This Web Seminar took place on March 16, 2011 from 6:30 p.m. to 8:00 p.m. Eastern Time. Presenting was Maynard Axelson, president of the Washington State Brant Foundation, Glen Alexander and Charlie Huddleston of the Padilla Bay National Estuarine Research Reserve. In addition to talking about the life cycle of the Brant goose, the trio talked about research activities and resources for teachers.

The PowerPoint, related resources from the NSTA Learning Center, and web links from the presentation are now contained in the above resource collection.
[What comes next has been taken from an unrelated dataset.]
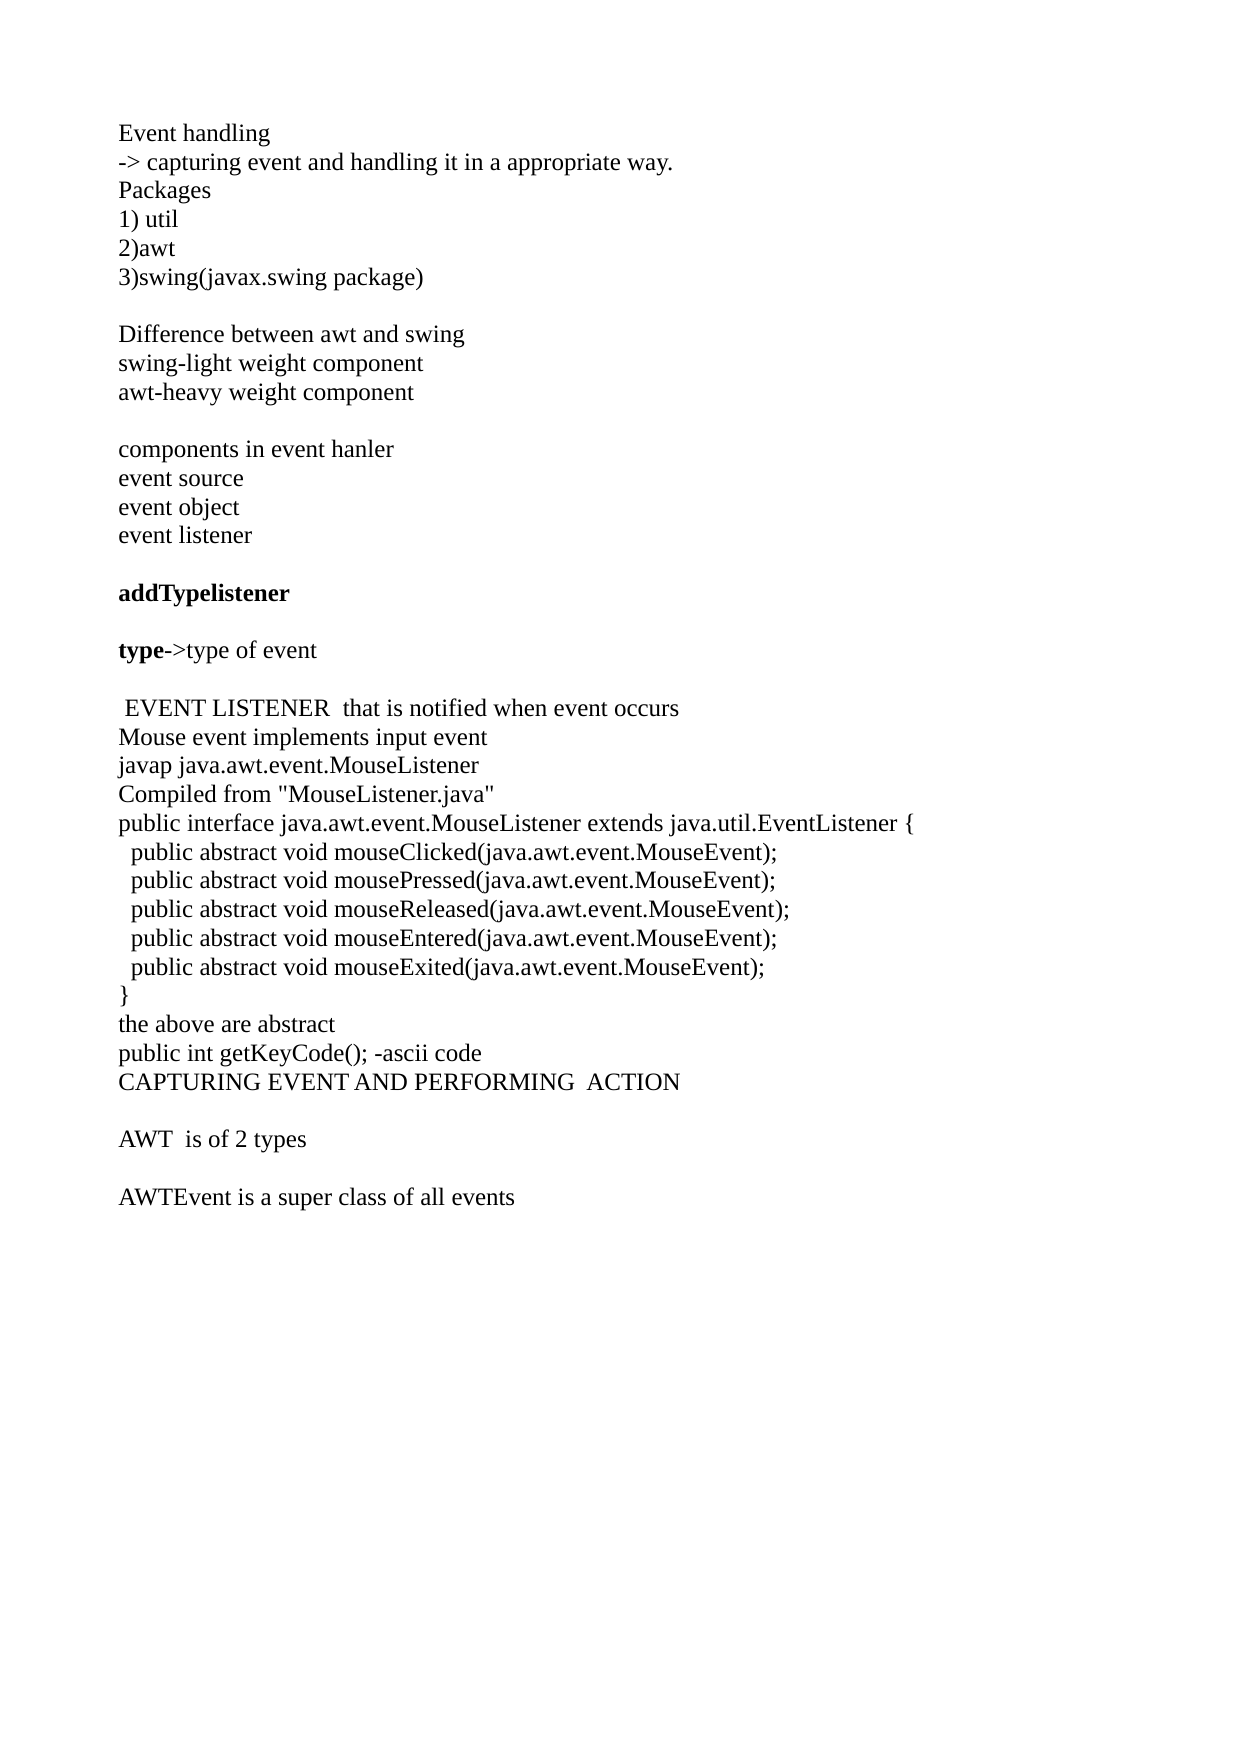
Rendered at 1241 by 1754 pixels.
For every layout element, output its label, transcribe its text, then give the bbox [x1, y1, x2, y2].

Clicking on the collection link will place it in your Learning Center, My Library, neatly organized under the My Resource Collections tab.

The program was opened by Glen Alexander who gave some background on the National Estuarine Research Reserve in the United States. Maynard Axelson followed by giving information about the natural history and migration patterns of the lesser known Brant goose. Finally, Charlie Huddleston talked about projects that involve school children and educational resource related to migration and study of the Brant as well as other migratory species.
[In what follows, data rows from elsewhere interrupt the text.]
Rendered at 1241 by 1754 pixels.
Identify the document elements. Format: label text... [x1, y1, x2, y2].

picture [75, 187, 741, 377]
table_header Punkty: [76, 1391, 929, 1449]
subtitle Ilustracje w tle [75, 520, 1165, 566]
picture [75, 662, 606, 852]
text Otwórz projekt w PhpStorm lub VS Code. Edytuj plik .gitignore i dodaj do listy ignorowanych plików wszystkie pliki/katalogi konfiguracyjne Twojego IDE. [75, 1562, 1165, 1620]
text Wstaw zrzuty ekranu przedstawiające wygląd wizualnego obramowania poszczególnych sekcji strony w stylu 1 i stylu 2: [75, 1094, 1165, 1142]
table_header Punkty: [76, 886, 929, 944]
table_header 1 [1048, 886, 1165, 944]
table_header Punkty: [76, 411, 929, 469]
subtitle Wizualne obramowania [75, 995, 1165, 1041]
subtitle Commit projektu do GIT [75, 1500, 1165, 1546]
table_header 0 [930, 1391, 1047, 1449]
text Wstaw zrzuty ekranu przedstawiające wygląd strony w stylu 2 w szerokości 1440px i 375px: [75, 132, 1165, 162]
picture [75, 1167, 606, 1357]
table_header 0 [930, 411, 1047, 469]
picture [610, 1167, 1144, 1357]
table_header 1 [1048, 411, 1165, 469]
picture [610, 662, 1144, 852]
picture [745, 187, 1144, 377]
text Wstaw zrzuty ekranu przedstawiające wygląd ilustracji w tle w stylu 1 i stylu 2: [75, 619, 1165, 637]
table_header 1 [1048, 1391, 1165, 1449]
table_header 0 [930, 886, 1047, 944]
Twenty-nine (29) participants were present at the live Web Seminar in addition to the presenter and NSTA staff. Participating educators represented the states of Arizona, California, Colorado, Georgia, Illinois, Maryland, Massachusetts, New Hampshire, New York, Ohio, Oregon, Pennsylvania, Virginia and Washington. In addition, one participant attended the Web Seminar from a country outside the United States: Turkey.

Seminar participants received one of the NSTA SciGuides. A certificate of attendance was deposited into participants My PD Record and Certificates area in the NSTA Learning Center for completing the evaluation form at the end of the program.

Here are some comments provided by the participants at the end of the Web Seminar:

  • "I've been interested in Brant and the International Brant Monitoring Project for 5 years and enjoy cooperating with Padilla Bay to further the knowledge of Black Brant."
  • "I'm glad to get some life science content."
  • "I didn't know what Brant were or how vulnerable they are. I want to study birds and get my students involved."
  • "Relevant because of the area in which I live and teach. Good resources."

Thanks to the participants and the presenter for the learning opportunity, the interactions, and a job well done!